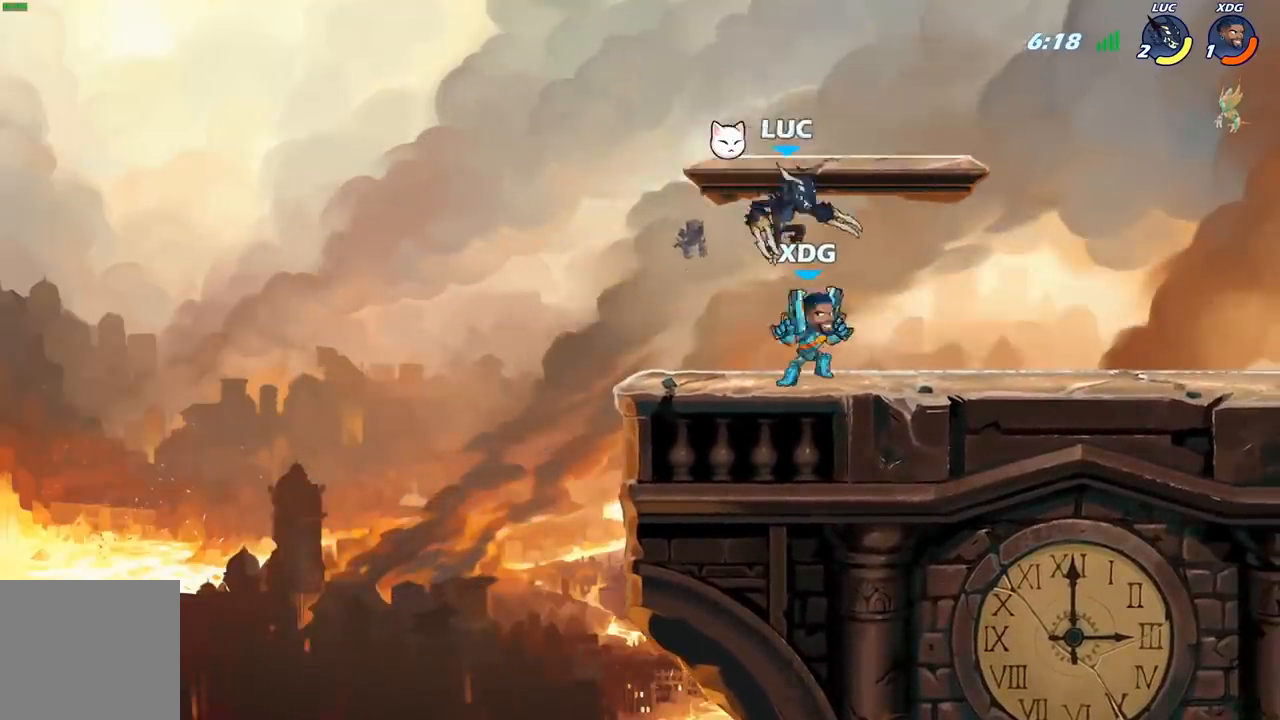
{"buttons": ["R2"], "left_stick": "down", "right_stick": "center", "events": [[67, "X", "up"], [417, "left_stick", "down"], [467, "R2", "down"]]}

---

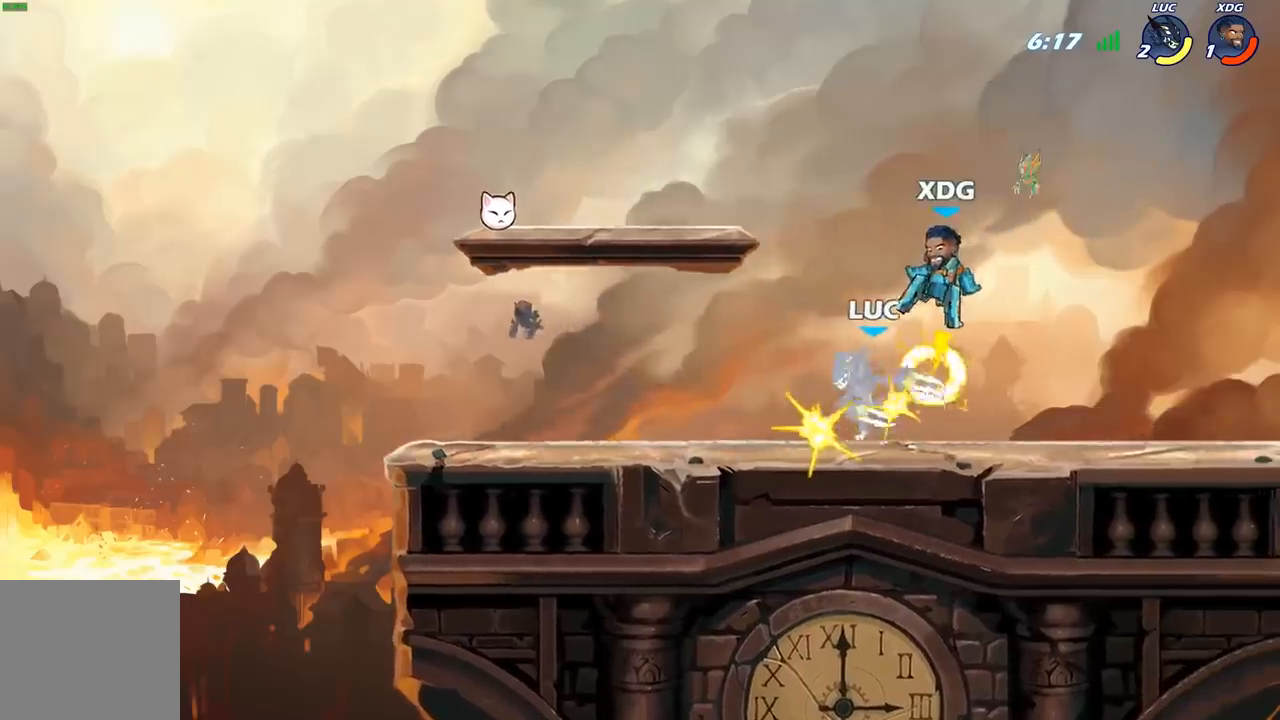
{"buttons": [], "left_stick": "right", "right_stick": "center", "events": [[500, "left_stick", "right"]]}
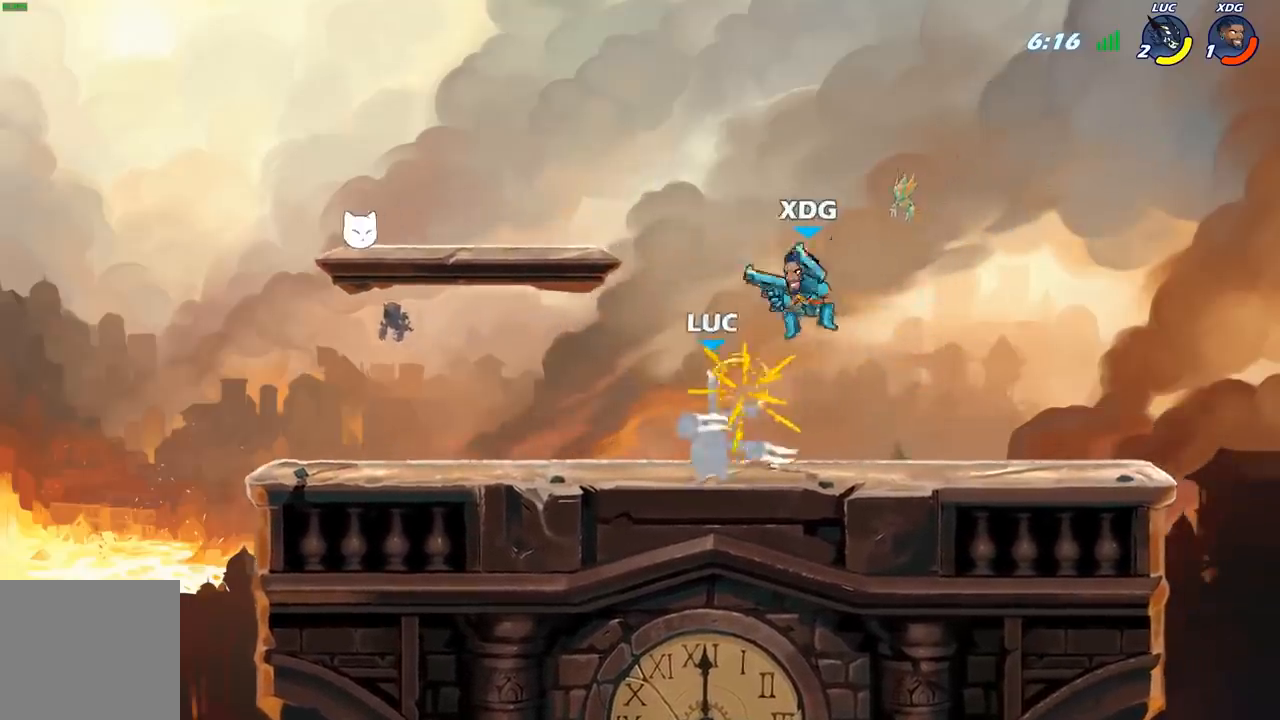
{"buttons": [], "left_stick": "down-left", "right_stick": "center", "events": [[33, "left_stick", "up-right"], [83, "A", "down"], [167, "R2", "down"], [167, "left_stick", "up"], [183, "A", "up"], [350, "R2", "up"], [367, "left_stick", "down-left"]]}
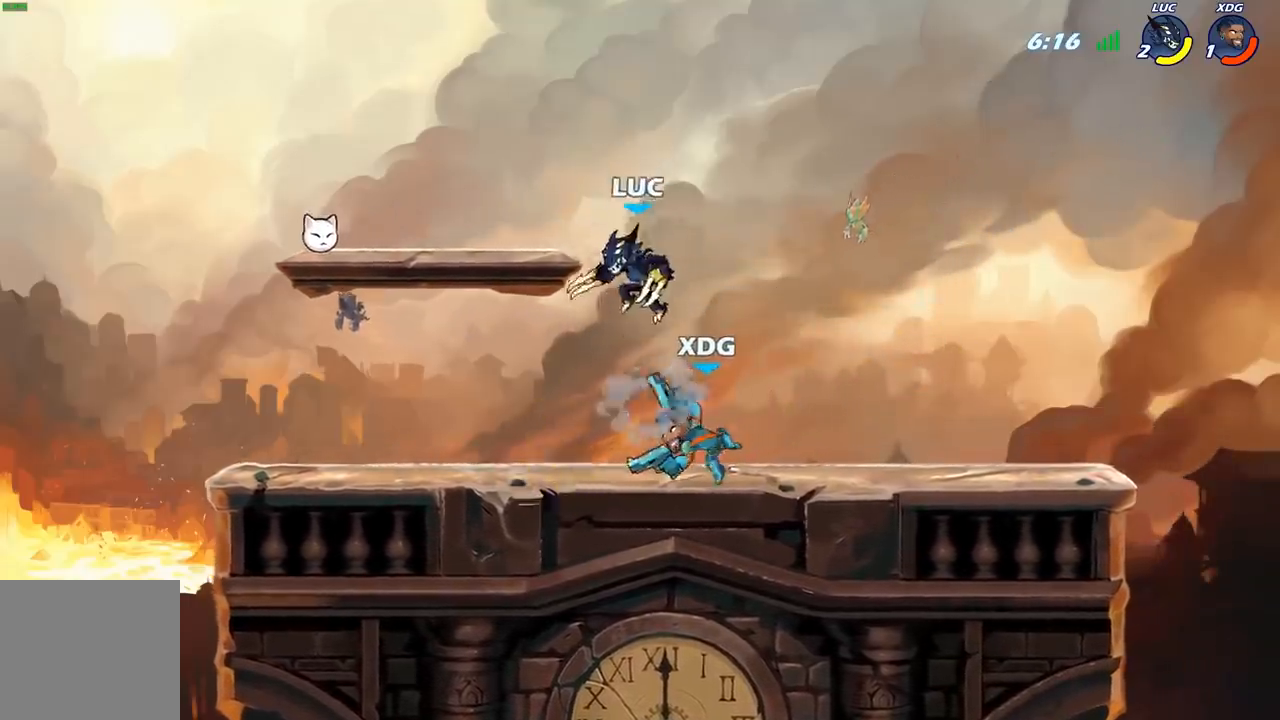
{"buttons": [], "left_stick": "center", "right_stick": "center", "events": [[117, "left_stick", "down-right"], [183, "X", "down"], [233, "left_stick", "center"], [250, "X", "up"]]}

Assigned task:
Each line that contains the word "down" adds to the total; give the total for the material and nothing else.

Result of the task:
3